TASK TO CARRY OUT.
Pull out every line in the items below that contains the string "Biżuteria", treating uppercase and lowercase letters as different.

Dataset items:
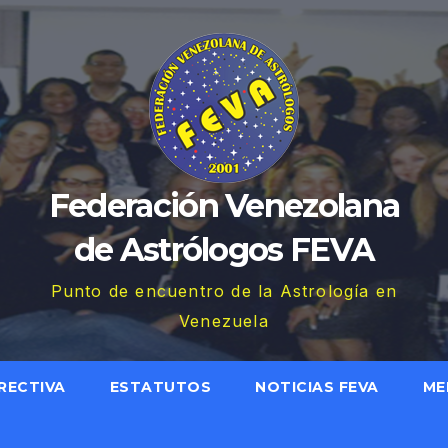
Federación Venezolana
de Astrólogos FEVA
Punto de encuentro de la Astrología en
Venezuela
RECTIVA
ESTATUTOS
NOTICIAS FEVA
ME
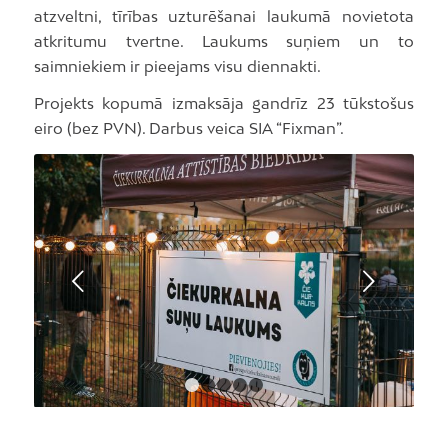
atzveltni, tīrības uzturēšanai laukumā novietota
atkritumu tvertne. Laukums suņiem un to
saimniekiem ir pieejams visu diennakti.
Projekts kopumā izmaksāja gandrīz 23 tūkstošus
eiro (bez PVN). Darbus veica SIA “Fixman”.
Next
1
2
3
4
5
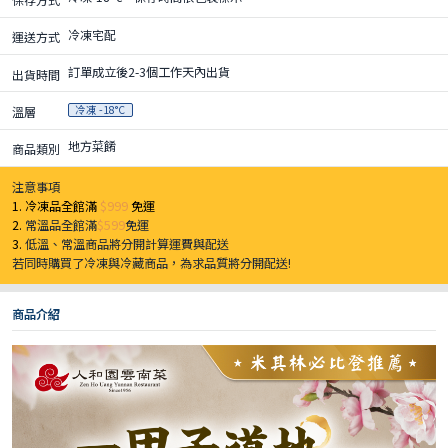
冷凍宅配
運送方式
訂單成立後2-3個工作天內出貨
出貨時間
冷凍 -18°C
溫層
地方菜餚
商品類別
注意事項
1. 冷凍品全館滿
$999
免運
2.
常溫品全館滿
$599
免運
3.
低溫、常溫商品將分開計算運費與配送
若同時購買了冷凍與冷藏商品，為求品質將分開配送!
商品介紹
--
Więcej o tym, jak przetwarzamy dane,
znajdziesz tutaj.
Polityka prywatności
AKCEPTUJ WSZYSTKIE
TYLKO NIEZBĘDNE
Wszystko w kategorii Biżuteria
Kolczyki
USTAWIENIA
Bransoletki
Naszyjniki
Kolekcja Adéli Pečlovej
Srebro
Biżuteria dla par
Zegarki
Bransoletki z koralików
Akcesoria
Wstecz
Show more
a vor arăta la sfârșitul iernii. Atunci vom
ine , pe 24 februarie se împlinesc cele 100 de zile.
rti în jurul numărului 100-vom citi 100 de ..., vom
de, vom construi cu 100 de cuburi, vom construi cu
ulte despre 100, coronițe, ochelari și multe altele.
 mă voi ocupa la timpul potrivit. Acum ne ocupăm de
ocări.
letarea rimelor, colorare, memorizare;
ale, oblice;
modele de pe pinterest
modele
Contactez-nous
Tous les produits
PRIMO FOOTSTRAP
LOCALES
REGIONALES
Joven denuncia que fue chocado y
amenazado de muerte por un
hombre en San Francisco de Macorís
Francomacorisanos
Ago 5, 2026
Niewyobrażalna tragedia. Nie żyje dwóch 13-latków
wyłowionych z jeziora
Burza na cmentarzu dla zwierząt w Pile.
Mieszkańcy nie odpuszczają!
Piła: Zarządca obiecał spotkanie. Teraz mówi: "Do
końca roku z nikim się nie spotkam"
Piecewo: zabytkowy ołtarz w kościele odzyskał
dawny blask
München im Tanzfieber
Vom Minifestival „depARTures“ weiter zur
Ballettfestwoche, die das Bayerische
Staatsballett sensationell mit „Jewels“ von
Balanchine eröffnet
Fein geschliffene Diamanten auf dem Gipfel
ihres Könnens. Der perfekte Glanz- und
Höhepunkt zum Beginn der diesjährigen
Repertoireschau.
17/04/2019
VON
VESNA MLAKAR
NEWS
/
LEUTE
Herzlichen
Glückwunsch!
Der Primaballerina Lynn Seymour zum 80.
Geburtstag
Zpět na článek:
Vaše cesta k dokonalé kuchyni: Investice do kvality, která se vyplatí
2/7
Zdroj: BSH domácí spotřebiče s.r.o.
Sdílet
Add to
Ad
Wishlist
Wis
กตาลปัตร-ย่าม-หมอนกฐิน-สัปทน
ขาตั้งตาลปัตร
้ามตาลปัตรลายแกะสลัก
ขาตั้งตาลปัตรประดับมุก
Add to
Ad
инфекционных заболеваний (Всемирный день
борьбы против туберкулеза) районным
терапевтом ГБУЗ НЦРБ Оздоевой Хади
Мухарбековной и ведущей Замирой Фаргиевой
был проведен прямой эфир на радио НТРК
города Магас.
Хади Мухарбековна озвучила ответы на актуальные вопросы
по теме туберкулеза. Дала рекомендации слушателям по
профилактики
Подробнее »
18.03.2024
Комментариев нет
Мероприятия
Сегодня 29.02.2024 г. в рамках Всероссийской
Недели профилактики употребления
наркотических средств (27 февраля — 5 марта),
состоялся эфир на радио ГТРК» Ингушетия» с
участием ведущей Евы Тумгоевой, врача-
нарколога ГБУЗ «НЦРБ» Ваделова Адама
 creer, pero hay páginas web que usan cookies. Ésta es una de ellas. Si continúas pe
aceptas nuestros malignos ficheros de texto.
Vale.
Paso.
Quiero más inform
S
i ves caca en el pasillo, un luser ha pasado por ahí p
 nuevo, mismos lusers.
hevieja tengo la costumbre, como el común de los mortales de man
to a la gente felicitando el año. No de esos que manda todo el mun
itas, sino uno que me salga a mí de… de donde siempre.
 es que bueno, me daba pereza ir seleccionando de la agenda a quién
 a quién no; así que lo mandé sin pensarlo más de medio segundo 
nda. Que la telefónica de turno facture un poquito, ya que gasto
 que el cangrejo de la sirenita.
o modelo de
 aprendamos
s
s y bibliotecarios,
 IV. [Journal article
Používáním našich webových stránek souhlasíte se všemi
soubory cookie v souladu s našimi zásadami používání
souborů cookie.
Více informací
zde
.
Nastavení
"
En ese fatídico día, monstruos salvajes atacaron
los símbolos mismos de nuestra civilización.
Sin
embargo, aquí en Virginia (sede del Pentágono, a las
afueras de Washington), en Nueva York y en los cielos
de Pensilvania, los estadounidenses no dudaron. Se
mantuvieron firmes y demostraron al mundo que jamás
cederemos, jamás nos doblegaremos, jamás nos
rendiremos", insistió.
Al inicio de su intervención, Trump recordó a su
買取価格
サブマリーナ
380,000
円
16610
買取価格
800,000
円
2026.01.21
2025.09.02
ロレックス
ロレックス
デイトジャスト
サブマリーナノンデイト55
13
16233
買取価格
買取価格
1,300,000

EXERCISE OUTPUT.
Wszystko w kategorii Biżuteria
Biżuteria dla par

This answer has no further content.